(Collected data)

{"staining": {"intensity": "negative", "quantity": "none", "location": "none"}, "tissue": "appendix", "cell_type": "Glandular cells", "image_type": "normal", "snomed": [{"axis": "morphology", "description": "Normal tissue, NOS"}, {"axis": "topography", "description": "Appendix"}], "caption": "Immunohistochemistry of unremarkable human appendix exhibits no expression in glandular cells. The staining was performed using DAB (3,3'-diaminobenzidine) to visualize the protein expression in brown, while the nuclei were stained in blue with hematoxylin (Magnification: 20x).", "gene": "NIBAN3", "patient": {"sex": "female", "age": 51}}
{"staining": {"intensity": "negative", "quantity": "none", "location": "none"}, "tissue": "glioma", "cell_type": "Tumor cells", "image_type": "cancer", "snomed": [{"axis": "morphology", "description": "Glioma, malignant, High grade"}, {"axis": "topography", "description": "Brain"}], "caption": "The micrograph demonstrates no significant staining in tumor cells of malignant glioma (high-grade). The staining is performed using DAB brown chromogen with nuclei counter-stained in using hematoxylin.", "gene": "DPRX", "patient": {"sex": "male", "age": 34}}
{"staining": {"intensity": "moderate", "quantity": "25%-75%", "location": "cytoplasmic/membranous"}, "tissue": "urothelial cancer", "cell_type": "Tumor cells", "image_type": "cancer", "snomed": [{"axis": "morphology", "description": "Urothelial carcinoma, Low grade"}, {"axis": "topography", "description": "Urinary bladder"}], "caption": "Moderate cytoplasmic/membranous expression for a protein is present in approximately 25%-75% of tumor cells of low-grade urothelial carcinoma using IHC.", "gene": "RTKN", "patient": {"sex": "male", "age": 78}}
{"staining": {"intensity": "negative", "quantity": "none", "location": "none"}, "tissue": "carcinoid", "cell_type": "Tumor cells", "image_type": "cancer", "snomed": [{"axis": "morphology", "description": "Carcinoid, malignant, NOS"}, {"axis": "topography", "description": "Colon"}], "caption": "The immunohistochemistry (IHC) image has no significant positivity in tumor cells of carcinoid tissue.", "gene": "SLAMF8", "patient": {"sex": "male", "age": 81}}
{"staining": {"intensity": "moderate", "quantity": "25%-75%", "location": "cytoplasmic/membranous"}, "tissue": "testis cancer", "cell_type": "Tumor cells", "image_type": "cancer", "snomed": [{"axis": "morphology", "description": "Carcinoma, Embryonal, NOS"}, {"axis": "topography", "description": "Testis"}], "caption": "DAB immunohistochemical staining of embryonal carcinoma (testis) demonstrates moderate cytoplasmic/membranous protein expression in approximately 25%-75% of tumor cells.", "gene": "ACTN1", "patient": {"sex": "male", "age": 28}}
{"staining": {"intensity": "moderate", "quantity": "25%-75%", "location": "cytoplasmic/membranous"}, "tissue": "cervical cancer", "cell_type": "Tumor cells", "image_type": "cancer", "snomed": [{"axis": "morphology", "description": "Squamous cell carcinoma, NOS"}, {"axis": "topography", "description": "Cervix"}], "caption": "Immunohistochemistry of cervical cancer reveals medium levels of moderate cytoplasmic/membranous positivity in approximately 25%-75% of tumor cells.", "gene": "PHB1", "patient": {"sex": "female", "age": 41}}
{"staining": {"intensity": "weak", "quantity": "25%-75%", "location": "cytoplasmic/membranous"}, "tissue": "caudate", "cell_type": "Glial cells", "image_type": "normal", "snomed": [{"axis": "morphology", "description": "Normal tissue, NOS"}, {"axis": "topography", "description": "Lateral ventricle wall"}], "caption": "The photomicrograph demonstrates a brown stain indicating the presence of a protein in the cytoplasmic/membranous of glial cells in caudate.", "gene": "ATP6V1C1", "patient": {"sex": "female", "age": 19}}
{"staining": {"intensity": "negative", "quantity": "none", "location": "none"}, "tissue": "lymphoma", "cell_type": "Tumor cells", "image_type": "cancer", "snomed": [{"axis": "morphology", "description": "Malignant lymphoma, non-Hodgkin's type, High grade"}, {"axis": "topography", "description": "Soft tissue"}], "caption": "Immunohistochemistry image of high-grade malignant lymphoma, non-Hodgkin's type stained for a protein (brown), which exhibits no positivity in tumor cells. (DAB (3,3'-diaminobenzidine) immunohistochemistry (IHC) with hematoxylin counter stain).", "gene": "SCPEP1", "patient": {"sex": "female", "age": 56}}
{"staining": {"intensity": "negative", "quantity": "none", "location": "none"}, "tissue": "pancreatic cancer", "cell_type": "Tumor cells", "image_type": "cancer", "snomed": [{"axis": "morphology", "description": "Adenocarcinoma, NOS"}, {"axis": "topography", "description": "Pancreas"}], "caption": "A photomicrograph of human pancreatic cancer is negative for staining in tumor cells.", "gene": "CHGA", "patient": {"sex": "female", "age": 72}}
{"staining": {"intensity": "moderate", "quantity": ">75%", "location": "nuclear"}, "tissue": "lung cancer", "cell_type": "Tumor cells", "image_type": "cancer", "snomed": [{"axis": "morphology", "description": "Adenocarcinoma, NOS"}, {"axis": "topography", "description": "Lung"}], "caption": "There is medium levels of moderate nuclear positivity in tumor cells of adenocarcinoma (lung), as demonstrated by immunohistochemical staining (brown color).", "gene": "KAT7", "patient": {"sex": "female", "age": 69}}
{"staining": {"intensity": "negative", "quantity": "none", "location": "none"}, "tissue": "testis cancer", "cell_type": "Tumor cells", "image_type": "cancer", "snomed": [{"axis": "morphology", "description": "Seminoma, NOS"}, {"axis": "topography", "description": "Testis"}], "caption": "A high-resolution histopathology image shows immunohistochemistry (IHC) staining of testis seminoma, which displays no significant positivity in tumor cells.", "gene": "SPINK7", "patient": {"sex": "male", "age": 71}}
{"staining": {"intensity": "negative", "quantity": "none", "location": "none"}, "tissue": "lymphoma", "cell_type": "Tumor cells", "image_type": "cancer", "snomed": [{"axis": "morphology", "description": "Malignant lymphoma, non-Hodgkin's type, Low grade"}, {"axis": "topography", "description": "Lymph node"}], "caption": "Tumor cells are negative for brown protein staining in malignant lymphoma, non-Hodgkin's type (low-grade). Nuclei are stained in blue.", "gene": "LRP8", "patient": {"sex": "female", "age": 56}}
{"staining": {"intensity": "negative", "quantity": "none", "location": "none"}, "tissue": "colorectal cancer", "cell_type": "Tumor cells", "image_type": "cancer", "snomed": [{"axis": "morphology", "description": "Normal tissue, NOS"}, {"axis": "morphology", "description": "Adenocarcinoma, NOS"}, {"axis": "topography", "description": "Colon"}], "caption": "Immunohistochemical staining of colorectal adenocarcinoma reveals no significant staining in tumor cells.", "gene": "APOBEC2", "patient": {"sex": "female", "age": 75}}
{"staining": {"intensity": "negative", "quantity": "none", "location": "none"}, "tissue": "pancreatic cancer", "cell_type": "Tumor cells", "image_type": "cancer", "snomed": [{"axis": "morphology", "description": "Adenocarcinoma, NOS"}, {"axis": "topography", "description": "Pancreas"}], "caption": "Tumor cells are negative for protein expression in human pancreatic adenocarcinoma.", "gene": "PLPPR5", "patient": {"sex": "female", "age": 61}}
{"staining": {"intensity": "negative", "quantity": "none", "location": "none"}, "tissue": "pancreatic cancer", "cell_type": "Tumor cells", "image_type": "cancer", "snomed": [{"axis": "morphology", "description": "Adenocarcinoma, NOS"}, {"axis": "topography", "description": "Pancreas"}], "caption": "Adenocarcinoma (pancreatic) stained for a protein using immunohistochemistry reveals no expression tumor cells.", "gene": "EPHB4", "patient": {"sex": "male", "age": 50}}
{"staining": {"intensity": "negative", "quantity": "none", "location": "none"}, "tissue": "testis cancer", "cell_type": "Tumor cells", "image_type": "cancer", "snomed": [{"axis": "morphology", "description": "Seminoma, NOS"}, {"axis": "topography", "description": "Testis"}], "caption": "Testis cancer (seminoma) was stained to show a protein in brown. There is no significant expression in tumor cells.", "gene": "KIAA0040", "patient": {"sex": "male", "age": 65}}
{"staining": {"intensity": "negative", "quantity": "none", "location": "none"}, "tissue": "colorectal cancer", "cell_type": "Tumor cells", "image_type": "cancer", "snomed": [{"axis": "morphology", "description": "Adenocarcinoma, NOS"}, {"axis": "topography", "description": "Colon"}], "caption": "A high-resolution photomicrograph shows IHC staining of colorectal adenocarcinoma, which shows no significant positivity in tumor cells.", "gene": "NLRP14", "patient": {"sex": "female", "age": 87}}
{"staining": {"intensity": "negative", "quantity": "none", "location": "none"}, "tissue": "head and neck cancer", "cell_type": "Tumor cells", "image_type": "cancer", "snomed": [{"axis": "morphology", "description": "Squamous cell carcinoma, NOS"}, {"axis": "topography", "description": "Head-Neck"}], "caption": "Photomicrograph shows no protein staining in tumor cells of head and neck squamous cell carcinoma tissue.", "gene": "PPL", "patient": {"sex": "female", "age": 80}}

## Task prompt:
Lines that hold the word "Testis" are the ones to copy from the entries above.

## Solution for this problem:
{"staining": {"intensity": "moderate", "quantity": "25%-75%", "location": "cytoplasmic/membranous"}, "tissue": "testis cancer", "cell_type": "Tumor cells", "image_type": "cancer", "snomed": [{"axis": "morphology", "description": "Carcinoma, Embryonal, NOS"}, {"axis": "topography", "description": "Testis"}], "caption": "DAB immunohistochemical staining of embryonal carcinoma (testis) demonstrates moderate cytoplasmic/membranous protein expression in approximately 25%-75% of tumor cells.", "gene": "ACTN1", "patient": {"sex": "male", "age": 28}}
{"staining": {"intensity": "negative", "quantity": "none", "location": "none"}, "tissue": "testis cancer", "cell_type": "Tumor cells", "image_type": "cancer", "snomed": [{"axis": "morphology", "description": "Seminoma, NOS"}, {"axis": "topography", "description": "Testis"}], "caption": "A high-resolution histopathology image shows immunohistochemistry (IHC) staining of testis seminoma, which displays no significant positivity in tumor cells.", "gene": "SPINK7", "patient": {"sex": "male", "age": 71}}
{"staining": {"intensity": "negative", "quantity": "none", "location": "none"}, "tissue": "testis cancer", "cell_type": "Tumor cells", "image_type": "cancer", "snomed": [{"axis": "morphology", "description": "Seminoma, NOS"}, {"axis": "topography", "description": "Testis"}], "caption": "Testis cancer (seminoma) was stained to show a protein in brown. There is no significant expression in tumor cells.", "gene": "KIAA0040", "patient": {"sex": "male", "age": 65}}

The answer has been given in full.